On Sep 27, 2011, at 5:42 PM, Camille Fournier wrote:

> This:
> 
> HashSet<String> es = zks.getZKDatabase()
> .getEphemerals(request.sessionId);
> 
> Is outside the synchronized block that deletes the ephemerals:
> 
>                 synchronized (zks.outstandingChanges) {
>     for (ChangeRecord c : zks.outstandingChanges) {
>     if (c.stat == null) {                            // Doing a delete
>                           es.remove(c.path);                        }
> else if (c.stat.getEphemeralOwner() == request.sessionId) {
>                 es.add(c.path);                        }
>     }                    for (String path2Delete : es) {
>           addChangeRecord(new ChangeRecord(txnHeader.getZxid(),
>                         path2Delete, null, 0, null));
>   }                }
> On Tue, Sep 27, 2011 at 7:26 PM, Mahadev Konar <[email protected]> 
> wrote:
>> Camille,
>>  I am a little confused on the explanation/text. Probably might want
>> to update the jira (if kishore opens one) with a little more detail.
>> 
>> thanks
>> mahadev
>> 
>> On Tue, Sep 27, 2011 at 2:20 PM, Fournier, Camille F.
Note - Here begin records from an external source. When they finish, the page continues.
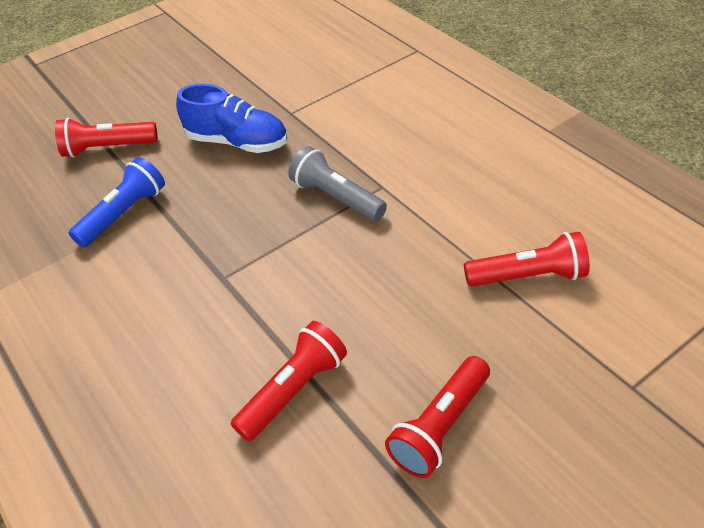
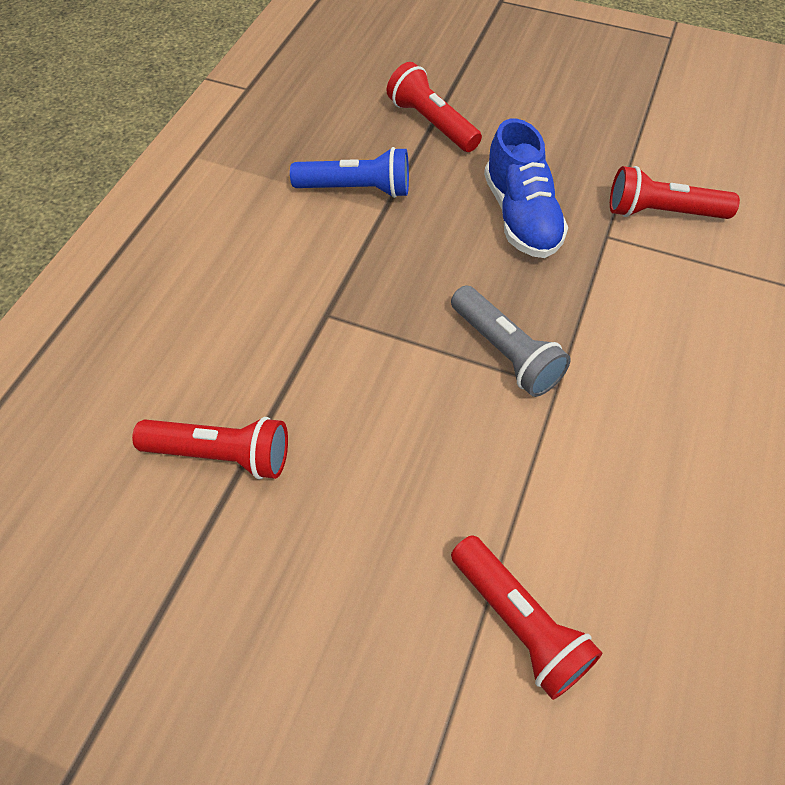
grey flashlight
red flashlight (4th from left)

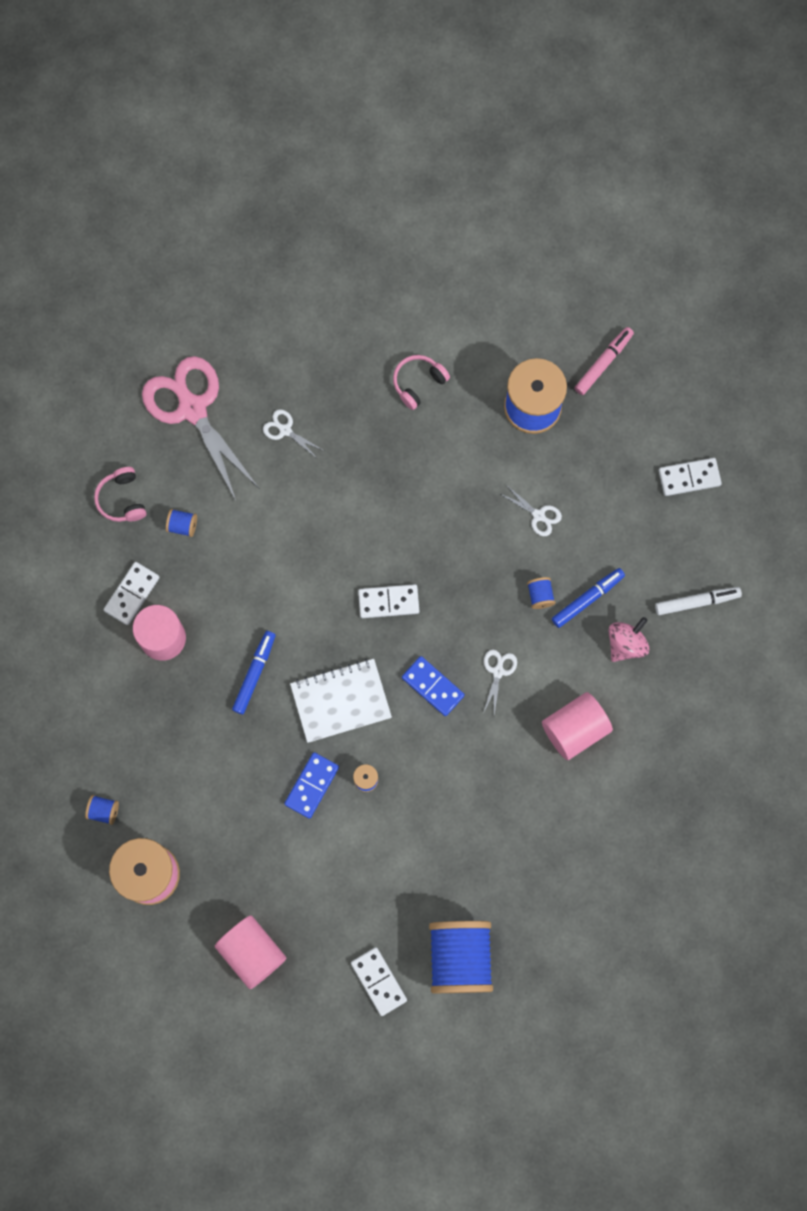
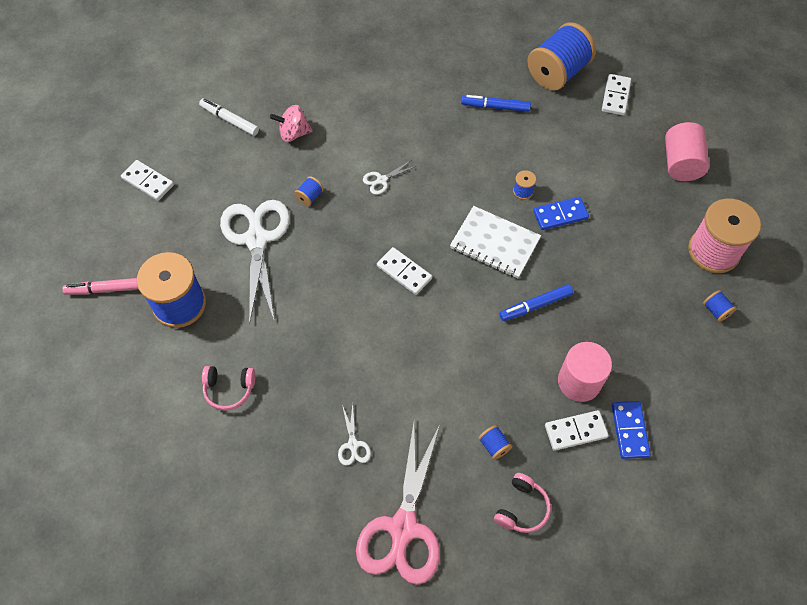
blue domino (2nd from left)
white scissors (1st from left)
pink cylinder (3rd from left in the first image)
blue marker (1st from left)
>> <[email protected]> wrote:
>>> So, the node was created by 0x13220b93e610550 at 12:17:56, then that 
>>> session closed at 12:17:57, the node did not delete, and a bunch of other 
>>> sessions later tried to create the node. These sessions got nodeexists 
>>> failures I presume?
>>> 
>>> 
>>> Forgive the block of text I'm going to write instead of code:
>>> 
>>> I'm going to bet that the problem lies in PrepRequestProcessor. If we get 
>>> the ephemerals for the session while an ephemeral is still in 
>>> outstandingChanges and has not been committed, then another thread commits 
>>> that ephemeral and removes it from outstanding changes before synchronizing 
>>> in the outstandingChagnes block, we could never put it in the ephemeral set 
>>> that we are using to reflect ephemerals to delete. I think we need to move 
>>> the synchronized block up before we get the ephemerals from the database. 
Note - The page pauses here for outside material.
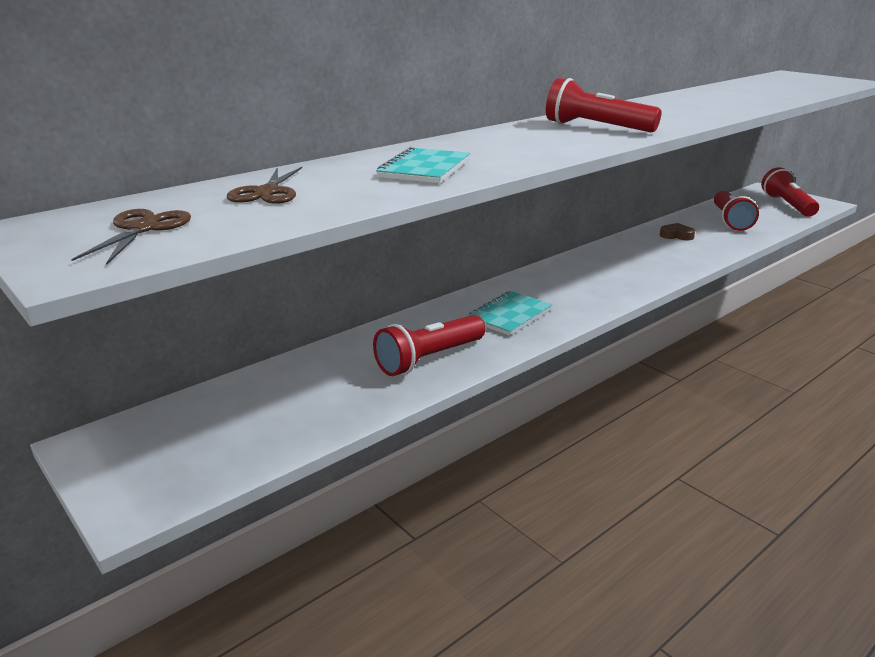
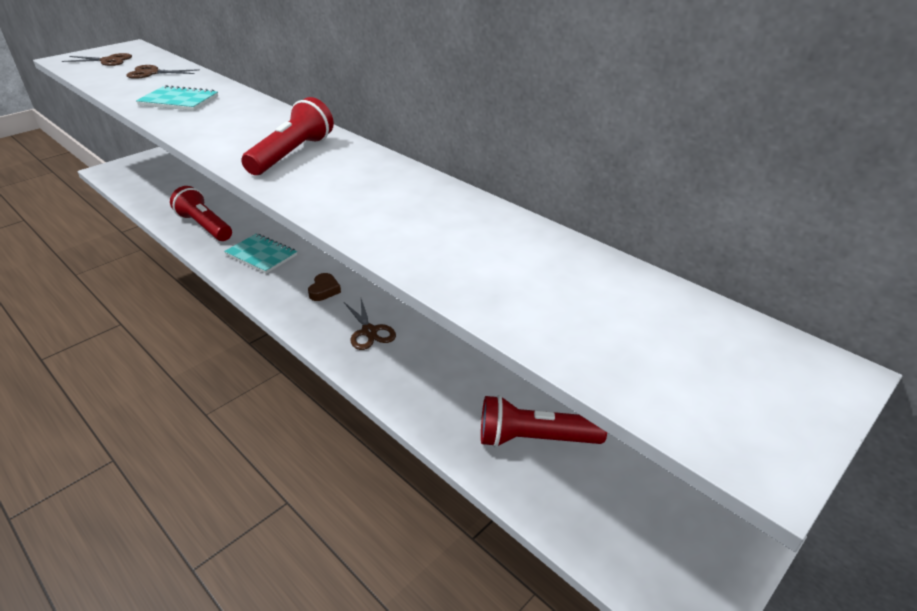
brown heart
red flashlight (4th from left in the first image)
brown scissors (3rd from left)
>>> But this is a bit of speculation at the moment. Can you create a JIRA 
>>> tracker for me to look at this?
>>> 
>>> Thanks,
>>> C
>>> 
>>> 
>>> 
>>> -----Original Message-----
>>> From: kishore g [mailto:[email protected]]
>>> Sent: Monday, September 26, 2011 1:07 AM
>>> To: [email protected]
>>> Subject: Re: ephemeral node not removed after the client session is long 
>>> gone
>>> 
>>> Hi,
>>> 
>>> I got the following information from the logs.
>>> 
>>> The node that still exists is
>>> /kafka-tracking/consumers/UserPerformanceEvent-<host>/owners/UserPerformanceEvent/529-7
>>> 
>>> I saw that the ephemeral owner is 86167322861045079 which is session id
>>> 0x13220b93e610550.
>>> 
>>> After searching in the transaction log of one of the ZK servers found that
>>> session expired
>>> 
>>> 9/22/11 12:17:57 PM PDT session 0x13220b93e610550 cxid 0x74 zxid 0x601bd36f7
>>> closeSession null
>>> 
>>> On digging further into the logs I found that there were multiple sessions
>>> created in quick succession and every session tried to create the same node.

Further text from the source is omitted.